■ Trecho selecionado

===============

Luan Marçal

segunda-feira, 22 de junho de 2009

Ciência e Religião

A religião não é boa, nem ruim, nem negativa ou positiva. A religião é um amontoado de nada "especulatório". Não passa de uma forma antiquada de "explicar" coisas que o homem não entende, utilizando "métodos" ultrapassados que nunca levam a coisa alguma”.

Resposta:

Estas palavras escritas são o lugar-comum, os chavões que os cientificistas do final do século XIX, usavam quando pensavam na religião. Faz parte daquele período de belle epoque em que o ser humano tinha plena confiança na ciência como sendo sinónimo de verdade segura e inexorável, desprezando tudo o que não fosse sustentado por ela, principalmente a religião.

Mas o tempo provou que o cientificíssimo estava redondamente enganado, sendo apenas mais um exemplo de extremismos que a cabeça humana é capaz de criar. A ciência não é a verdade absoluta, e, portanto, aquilo que não é ciência não merece ser desprezada pelo simples facto de não ser ciência.

O problema é que os leitores de Marx, principalmente os que decidem rapidamente se chamar de "comunistas" e outros istas, sem muita reflexão crítica continua interpretando esses discursos anacrónicos, já que Marx fez parte daquele período.

Posso te confessar que a maioria dos meus professores de ciências sociais, história, geografia, foi todos "istas", todos multiplicadores desses discursos. Quando chegaram professores dessas matérias que, contudo, não se intitulavam assim, o contraste foi enorme, e eu me livrei da fumaça cientificista que ainda domina facilmente muitas pessoas.

Mas o facto é que as outras manifestações da busca humana pelo conhecimento e pela iluminação NÃO DEVEM SER DEFINIDOS DE ACORDO COM SUA SEMELHANÇA OU NÃO COM A CIÊNCIA. Não devem porque a ciência, como já disse, é apenas outro modo de buscar esse conhecimento, e de buscar o que chamamos de verdade.

Diante disso, defendo que a religião seja considerada não como um modo ultrapassado de EXPLICAR O QUE CIÊNCIA SE DIGNOU A EXPLICAR. Pelo contrário, a religião e a mitologia se destinam a um campo da busca humana pelo conhecimento bem diferente da busca que a ciência faz. A essência da religião de modo algum é explicar o funcionamento e a estrutura do universo. Não é por isso que a religião existe. A religião existe para responder à existência de um senso interior do Transcendente, à intuição interior que os seres humanos universalmente manifestaram de que esta existência aqui é apenas uma derivação de uma existência, de um Ser, superior e transcendente a este plano nosso de existência.

===============

■ Linhas exibidas

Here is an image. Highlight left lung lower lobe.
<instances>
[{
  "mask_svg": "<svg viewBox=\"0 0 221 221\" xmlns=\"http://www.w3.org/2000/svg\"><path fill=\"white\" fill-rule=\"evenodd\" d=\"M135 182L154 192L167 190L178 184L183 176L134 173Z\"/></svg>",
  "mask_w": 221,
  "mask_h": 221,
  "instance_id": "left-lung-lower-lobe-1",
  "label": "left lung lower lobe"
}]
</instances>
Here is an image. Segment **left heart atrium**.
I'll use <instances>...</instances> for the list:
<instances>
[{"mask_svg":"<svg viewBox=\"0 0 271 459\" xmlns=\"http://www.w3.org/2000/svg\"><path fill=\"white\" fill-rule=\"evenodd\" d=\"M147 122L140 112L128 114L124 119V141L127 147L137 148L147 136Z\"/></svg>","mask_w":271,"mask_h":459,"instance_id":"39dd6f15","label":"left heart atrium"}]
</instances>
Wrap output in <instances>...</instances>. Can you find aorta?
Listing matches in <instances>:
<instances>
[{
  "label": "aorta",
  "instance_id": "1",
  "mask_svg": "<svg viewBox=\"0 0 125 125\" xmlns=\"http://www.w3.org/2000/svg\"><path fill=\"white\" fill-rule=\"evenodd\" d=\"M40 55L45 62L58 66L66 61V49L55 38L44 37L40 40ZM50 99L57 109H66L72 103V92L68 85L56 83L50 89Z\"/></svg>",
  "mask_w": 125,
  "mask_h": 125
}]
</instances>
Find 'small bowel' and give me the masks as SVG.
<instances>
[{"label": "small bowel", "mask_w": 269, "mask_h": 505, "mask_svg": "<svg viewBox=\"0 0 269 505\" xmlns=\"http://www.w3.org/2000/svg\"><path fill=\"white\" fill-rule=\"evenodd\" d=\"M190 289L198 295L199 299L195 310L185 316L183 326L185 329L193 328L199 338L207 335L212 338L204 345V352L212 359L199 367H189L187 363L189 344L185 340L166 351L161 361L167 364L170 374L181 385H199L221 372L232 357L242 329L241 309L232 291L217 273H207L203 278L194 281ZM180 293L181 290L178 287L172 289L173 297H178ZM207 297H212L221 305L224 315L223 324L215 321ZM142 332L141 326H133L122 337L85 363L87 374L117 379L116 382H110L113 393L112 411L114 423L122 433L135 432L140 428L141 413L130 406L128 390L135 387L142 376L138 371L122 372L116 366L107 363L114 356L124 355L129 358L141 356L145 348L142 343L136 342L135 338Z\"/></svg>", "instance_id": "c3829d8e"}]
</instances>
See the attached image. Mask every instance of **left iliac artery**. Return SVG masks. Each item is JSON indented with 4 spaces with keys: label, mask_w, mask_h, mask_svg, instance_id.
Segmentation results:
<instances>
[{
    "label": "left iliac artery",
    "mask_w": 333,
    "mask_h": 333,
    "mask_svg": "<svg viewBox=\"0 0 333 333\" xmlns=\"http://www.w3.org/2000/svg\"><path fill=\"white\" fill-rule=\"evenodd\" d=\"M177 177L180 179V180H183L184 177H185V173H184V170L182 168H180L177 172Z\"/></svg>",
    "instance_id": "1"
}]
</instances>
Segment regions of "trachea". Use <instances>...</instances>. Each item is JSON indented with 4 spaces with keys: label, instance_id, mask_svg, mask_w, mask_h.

===============

■ Partes do exercício
**A.** Liste as matérias dadas pelos professores mencionados no texto sobre ciência e religião.
**B.** No texto sobre ciência e religião, reescreva o trecho que começa com as palavras "A religião não" e termina em "principalmente a religião.", trocando "século XIX" por "século XVIII".
**C.** Prolongue o texto sobre ciência e religião a partir da última frase apresentada.
As linhas não têm nenhum papel nesta atividade.

■ Respostas por tarefa
**A.** ciências sociais, história, geografia

**B.**
A religião não é boa, nem ruim, nem negativa ou positiva. A religião é um amontoado de nada "especulatório". Não passa de uma forma antiquada de "explicar" coisas que o homem não entende, utilizando "métodos" ultrapassados que nunca levam a coisa alguma”.

Resposta:

Estas palavras escritas são o lugar-comum, os chavões que os cientificistas do final do século XVIII, usavam quando pensavam na religião. Faz parte daquele período de belle epoque em que o ser humano tinha plena confiança na ciência como sendo sinónimo de verdade segura e inexorável, desprezando tudo o que não fosse sustentado por ela, principalmente a religião.

**C.**
A religião fala da criação, dos seres vivos, das estruturas físicas, da geografia, da história, e do mundo não para explicar seu funcionamento, mas para mostrar o Deus, o Tão, o Uno, o Transcendente que gera, sustenta, e é revelado por cada uma das partes do universo.

Quando os monges e os religiosos de todas as categorias afirmam que vêem Deus em cada folha no chão, em cada gota de água, e em cada sorriso, não estão dizendo que leram o livro de Behe e são partidários da teoria do design inteligente. Estão dizendo simplesmente que o universo e toda esta nossa existência são parte da imagem, e um pequeno espelho do Ser supremo, indescritível, inefável, e de beleza infinita que está por trás de todas as coisas.

Paulo usa uma expressão muito bonita: τὰ ἀόρατα αὐτοῦ καθορᾶται, um modo poético de dizer que a Divindade invisível e sem forma se torna vista pelas pessoas por meio da criação.

Por falar em poesia, é essencial na defesa da religião dizer que religião é poesia. Assim como ciência é denotatividade, linguagem objectiva, e sistematização de elementos separados e definidos por um significado específico, a religião é conotatividade, linguagem poética, e uma conjunção de elementos de múltiplos significados.

Assim como uma poesia de não deve ser lida para que se tenha qualquer descrição objectiva da realidade, não devemos procurar a dignidade da religião no seu grau de semelhança com a ciência. A riqueza de significado da poesia é infinitamente maior que a de um jornal. Poesia-religião e linguagem científica-jornalística servem diferentes propósitos. A linguagem da ciência nos permite ter grande eficiência prática neste mundo, atingindo uma verdade relativa que nos permite manipular (ou pelo menos tentar manipular) cada coisa neste universo, e prever seu comportamento.

A linguagem da religião permite que nós atribuamos (ou encontremos) o significado supremo, a glória, a beleza por trás de cada coisa, atingindo o que se chama de "significado da existência", "auto-realização", "epifania" e "felicidade".

Os grandes ateus foram quase todos um pouco religiosos na medida em que demonstraram real amor pelo que faziam. O amor de Darwin pelos seres vivos, o amor de Sagan pela física, todos os conhecedores do amor são de alguma forma conectados com o senso da beleza que está por trás de todas as coisas, e que não pode ser provada ou descrita em artigos científicos.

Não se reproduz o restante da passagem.